Excerpted text:
*** Begin section ***
Lesson 91 – The One-Sample Hypothesis Tests in R

The last time we did something in R is in Lesson 83. Since then, we have been learning the hypothesis testing framework. In Lesson 84, we first made friends with the hypothesis tests — the concept of needing evidence beyond a reasonable doubt. In Lesson 85, we learned the framework — the elements of hypothesis testing that provide us with a systematic way of setting up the test and using data to verify the hypothesis.

In Lessons 86, 87, and 88, we learned the one-sample hypothesis test on proportion, mean, and the variance, respectively. Then, in Lesson 89, we learned the one-sample sign test as a complement to the one-sample hypothesis test on the mean, which can account for outliers as well. Last week (Lesson 90), we dived into the bootstrap-based method where we relaxed the assumptions on the null distribution. The bootstrap-based process provides us the flexibility to run the test on various statistics of interest.

Today, let’s pause and look at how to perform these hypothesis tests in R. Brace yourself for an R drive.

To help us with this lesson today, we will make use of the eight data points on 2003 Ford Focus vehicle mileage that Joe used in Lesson 89.
*** End section ***
Supplied data:
*** Begin section ***
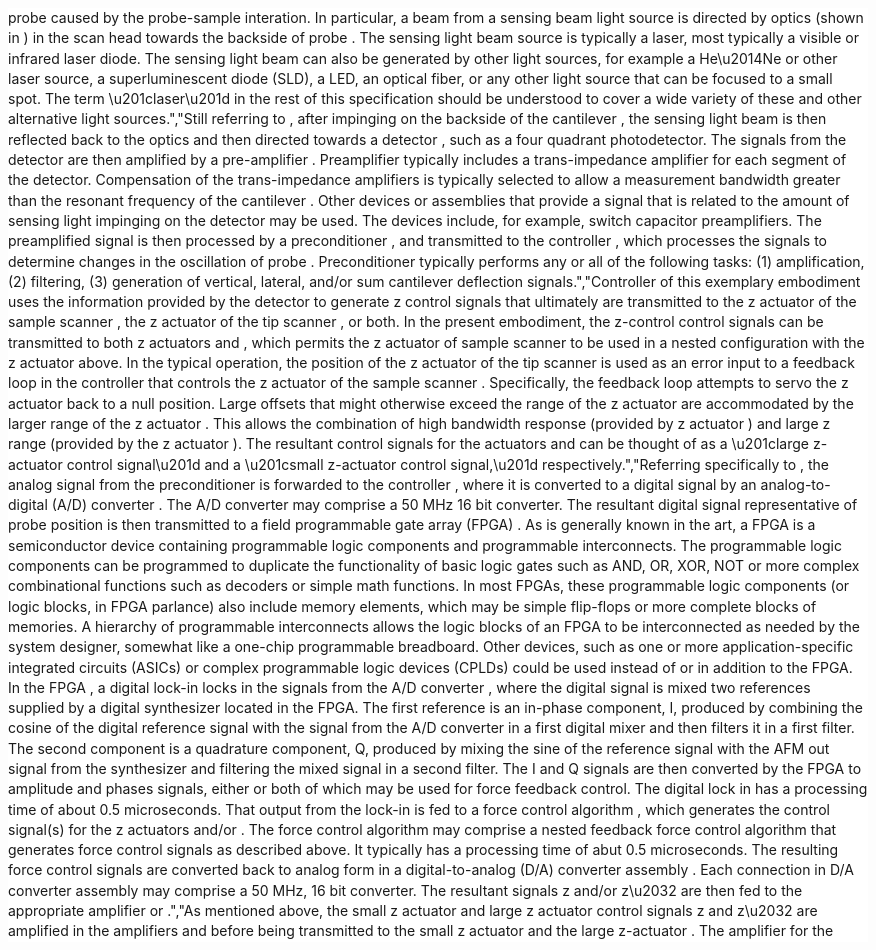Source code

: probe  caused by the probe-sample interation. In particular, a beam from a sensing beam light source  is directed by optics  (shown in ) in the scan head  towards the backside of probe . The sensing light beam source  is typically a laser, most typically a visible or infrared laser diode. The sensing light beam can also be generated by other light sources, for example a He\u2014Ne or other laser source, a superluminescent diode (SLD), a LED, an optical fiber, or any other light source that can be focused to a small spot. The term \u201claser\u201d in the rest of this specification should be understood to cover a wide variety of these and other alternative light sources.","Still referring to , after impinging on the backside of the cantilever , the sensing light beam is then reflected back to the optics and then directed towards a detector , such as a four quadrant photodetector. The signals from the detector  are then amplified by a pre-amplifier . Preamplifier  typically includes a trans-impedance amplifier for each segment of the detector. Compensation of the trans-impedance amplifiers is typically selected to allow a measurement bandwidth greater than the resonant frequency of the cantilever . Other devices or assemblies that provide a signal that is related to the amount of sensing light impinging on the detector  may be used. The devices include, for example, switch capacitor preamplifiers. The preamplified signal is then processed by a preconditioner , and transmitted to the controller , which processes the signals to determine changes in the oscillation of probe . Preconditioner  typically performs any or all of the following tasks: (1) amplification, (2) filtering, (3) generation of vertical, lateral, and\/or sum cantilever deflection signals.","Controller  of this exemplary embodiment uses the information provided by the detector  to generate z control signals that ultimately are transmitted to the z actuator  of the sample scanner , the z actuator  of the tip scanner , or both. In the present embodiment, the z-control control signals can be transmitted to both z actuators  and , which permits the z actuator  of sample scanner  to be used in a nested configuration with the z actuator  above. In the typical operation, the position of the z actuator  of the tip scanner is used as an error input to a feedback loop in the controller  that controls the z actuator  of the sample scanner . Specifically, the feedback loop attempts to servo the z actuator  back to a null position. Large offsets that might otherwise exceed the range of the z actuator  are accommodated by the larger range of the z actuator . This allows the combination of high bandwidth response (provided by z actuator ) and large z range (provided by the z actuator ). The resultant control signals for the actuators  and  can be thought of as a \u201clarge z-actuator control signal\u201d and a \u201csmall z-actuator control signal,\u201d respectively.","Referring specifically to , the analog signal from the preconditioner  is forwarded to the controller , where it is converted to a digital signal by an analog-to-digital (A\/D) converter . The A\/D converter  may comprise a 50 MHz 16 bit converter. The resultant digital signal representative of probe position is then transmitted to a field programmable gate array (FPGA) . As is generally known in the art, a FPGA  is a semiconductor device containing programmable logic components and programmable interconnects. The programmable logic components can be programmed to duplicate the functionality of basic logic gates such as AND, OR, XOR, NOT or more complex combinational functions such as decoders or simple math functions. In most FPGAs, these programmable logic components (or logic blocks, in FPGA parlance) also include memory elements, which may be simple flip-flops or more complete blocks of memories. A hierarchy of programmable interconnects allows the logic blocks of an FPGA to be interconnected as needed by the system designer, somewhat like a one-chip programmable breadboard. Other devices, such as one or more application-specific integrated circuits (ASICs) or complex programmable logic devices (CPLDs) could be used instead of or in addition to the FPGA. In the FPGA , a digital lock-in  locks in the signals from the A\/D converter , where the digital signal is mixed two references supplied by a digital synthesizer located in the FPGA. The first reference is an in-phase component, I, produced by combining the cosine of the digital reference signal with the signal from the A\/D converter  in a first digital mixer and then filters it in a first filter. The second component is a quadrature component, Q, produced by mixing the sine of the reference signal with the AFM out signal from the synthesizer and filtering the mixed signal in a second filter. The I and Q signals are then converted by the FPGA to amplitude and phases signals, either or both of which may be used for force feedback control. The digital lock in  has a processing time of about 0.5 microseconds. That output from the lock-in  is fed to a force control algorithm , which generates the control signal(s) for the z actuators  and\/or . The force control algorithm  may comprise a nested feedback force control algorithm that generates force control signals as described above. It typically has a processing time of abut 0.5 microseconds. The resulting force control signals are converted back to analog form in a digital-to-analog (D\/A) converter assembly . Each connection in D\/A converter assembly may comprise a 50 MHz, 16 bit converter. The resultant signals z and\/or z\u2032 are then fed to the appropriate amplifier  or .","As mentioned above, the small z actuator and large z actuator control signals z and z\u2032 are amplified in the amplifiers  and  before being transmitted to the small z actuator  and the large z-actuator . The amplifier  for the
*** End section ***
What to do:
1: In the lesson on one-sample hypothesis tests in R, which vehicle's mileage figures are used as the working data?
2: Using the lesson on one-sample hypothesis tests in R, explain what the elements of the framework from Lesson 85 provide.
3: Please reproduce the part of the lesson on one-sample hypothesis tests in R starting at "Today, let’s pause" and ending at "in Lesson 89.".

Task-by-task solutions:
1: Eight data points on 2003 Ford Focus mileage, the same ones Joe used in Lesson 89.

2: The elements of hypothesis testing give a systematic way of setting up the test. They also give a systematic way of using data to verify the hypothesis.

3:
Today, let’s pause and look at how to perform these hypothesis tests in R. Brace yourself for an R drive.

To help us with this lesson today, we will make use of the eight data points on 2003 Ford Focus vehicle mileage that Joe used in Lesson 89.